Russia is pulling away from the CR929 widebody program

Deputy Prime Minister Yury Borisov said the joint development project with China “is not going in the direction that suits us”

Russian Deputy Prime Minister Yury Borisov said the country is moving away from the CR929 passenger widebody project, which is being developed in partnership with China.

Speaking at an engineers forum, Borisov declared that “we are working with China on this project which, in principle, is not going in the direction that suits us. China, as it becomes an industrial giant, is less and less interested in in our services.”

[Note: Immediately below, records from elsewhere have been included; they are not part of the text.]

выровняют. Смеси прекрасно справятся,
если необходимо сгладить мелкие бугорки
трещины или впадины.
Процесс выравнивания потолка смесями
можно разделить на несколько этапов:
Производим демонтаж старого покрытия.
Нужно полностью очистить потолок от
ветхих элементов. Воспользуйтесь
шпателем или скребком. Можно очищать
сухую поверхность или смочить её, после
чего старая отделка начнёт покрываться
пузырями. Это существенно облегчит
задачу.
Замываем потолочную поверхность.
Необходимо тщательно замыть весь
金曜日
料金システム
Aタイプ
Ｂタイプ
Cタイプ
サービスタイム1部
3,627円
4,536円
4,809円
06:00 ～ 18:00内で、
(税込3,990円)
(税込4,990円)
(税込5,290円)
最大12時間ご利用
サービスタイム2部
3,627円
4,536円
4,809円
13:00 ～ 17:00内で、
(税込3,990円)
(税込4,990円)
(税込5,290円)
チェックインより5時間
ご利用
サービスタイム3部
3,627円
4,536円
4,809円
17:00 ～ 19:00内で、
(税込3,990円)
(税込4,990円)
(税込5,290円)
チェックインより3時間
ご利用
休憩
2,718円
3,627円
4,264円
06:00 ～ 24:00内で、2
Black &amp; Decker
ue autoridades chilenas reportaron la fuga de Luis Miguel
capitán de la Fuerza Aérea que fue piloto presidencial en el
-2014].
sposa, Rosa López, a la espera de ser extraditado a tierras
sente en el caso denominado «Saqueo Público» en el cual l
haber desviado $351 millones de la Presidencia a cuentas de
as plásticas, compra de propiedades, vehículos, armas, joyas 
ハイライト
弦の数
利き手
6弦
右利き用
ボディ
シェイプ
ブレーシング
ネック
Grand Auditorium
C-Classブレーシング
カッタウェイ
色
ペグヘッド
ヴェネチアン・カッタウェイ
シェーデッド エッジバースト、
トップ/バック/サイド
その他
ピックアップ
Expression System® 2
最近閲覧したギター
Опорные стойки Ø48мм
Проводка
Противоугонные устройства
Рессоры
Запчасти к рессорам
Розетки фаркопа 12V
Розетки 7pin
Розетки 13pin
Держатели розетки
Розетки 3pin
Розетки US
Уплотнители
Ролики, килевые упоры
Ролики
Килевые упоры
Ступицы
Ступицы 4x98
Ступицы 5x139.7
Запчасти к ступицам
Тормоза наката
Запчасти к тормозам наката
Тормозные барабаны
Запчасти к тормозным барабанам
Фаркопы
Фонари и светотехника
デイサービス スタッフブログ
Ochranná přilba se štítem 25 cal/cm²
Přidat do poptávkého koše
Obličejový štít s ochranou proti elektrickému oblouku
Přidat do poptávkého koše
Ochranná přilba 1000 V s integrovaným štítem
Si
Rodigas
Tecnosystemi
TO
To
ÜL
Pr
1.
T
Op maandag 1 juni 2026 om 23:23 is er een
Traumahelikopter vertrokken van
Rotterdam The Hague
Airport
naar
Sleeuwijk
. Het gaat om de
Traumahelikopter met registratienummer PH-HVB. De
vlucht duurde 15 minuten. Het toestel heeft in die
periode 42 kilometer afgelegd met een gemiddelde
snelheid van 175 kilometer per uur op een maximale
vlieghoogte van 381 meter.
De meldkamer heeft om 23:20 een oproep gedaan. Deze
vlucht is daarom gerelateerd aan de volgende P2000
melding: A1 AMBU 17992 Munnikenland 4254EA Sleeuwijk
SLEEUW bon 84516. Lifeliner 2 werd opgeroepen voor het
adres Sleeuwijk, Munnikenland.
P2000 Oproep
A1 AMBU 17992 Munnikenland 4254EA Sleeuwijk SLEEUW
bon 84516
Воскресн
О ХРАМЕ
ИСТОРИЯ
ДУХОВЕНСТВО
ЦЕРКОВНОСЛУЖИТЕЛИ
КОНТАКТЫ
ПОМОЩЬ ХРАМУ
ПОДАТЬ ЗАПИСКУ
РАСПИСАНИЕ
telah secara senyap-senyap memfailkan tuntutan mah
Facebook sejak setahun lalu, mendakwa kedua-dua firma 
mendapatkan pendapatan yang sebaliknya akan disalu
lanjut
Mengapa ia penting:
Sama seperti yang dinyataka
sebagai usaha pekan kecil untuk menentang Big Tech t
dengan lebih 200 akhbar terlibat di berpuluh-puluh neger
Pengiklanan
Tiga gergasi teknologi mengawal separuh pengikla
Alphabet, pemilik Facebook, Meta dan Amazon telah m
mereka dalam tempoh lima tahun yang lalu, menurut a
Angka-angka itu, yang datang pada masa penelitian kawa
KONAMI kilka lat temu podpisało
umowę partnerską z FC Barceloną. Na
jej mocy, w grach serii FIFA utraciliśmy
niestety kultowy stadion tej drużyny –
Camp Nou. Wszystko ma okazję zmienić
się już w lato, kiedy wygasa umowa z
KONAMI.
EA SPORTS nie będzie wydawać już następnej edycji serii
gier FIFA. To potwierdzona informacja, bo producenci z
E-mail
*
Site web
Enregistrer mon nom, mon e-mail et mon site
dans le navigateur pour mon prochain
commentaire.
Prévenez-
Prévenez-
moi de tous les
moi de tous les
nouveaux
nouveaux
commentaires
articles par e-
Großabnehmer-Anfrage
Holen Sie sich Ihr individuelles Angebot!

“But the Chinese have more needs than we have today. Our participation is decreasing and decreasing. I don’t want to predict the future of this project, if we are going to leave it or not, but for now this is really the way,” he added, according to the TASS agency.

The statement comes just days after the two countries said the CR929 program was going strong, focused on replacing Western components on the aircraft due to sanctions from the US, Europe and other allies.

The CR929 will be a two-aisle jet similar in size to an Airbus A330 or Boeing 787. The program was created in 2014 with partners United Aircraft Corporation (UAC) and COMAC, which formed the Shanghai-based joint venture CRAIC.

Since then, the project has suffered setbacks. Earlier, Russia had complained that the Chinese government intended to assume responsibility for domestic sales in the country, leaving UAC with the difficult task of finding customers abroad.

In the partnership, UAC will deliver the composite wings and fuselage center section, while COMAC will produce the rest of the aerostructures and empennage.

The CR929’s engines are not defined, but Russia is further along in the design of the PD-35, its largest turbofan. China has great difficulties in developing this type of engine, as noted in another program, the C919.

Ilyushin Il-96-400M (UAC)

China self-sufficient in commercial aircraft

According to recent reports, the first test CR929 is already being assembled at a COMAC facility at Shanghai Airport. However, a realistic timeline on the project does not yet exist.

In search of solutions to the heavy Western embargoes, Russia has replanned its investment in local projects, even old ones such as the four-engine widebody Il-96.

The possible departure of Russia from the program may not mean its end. China has vast financial resources and can seek alternative suppliers despite US trade restrictions.

The Asian country, owner of the largest commercial aviation market in the world, intends to be self-sufficient in the medium term, hence the certainty that the CR929 must be kept alive, even if it is renamed “C929” in the near future.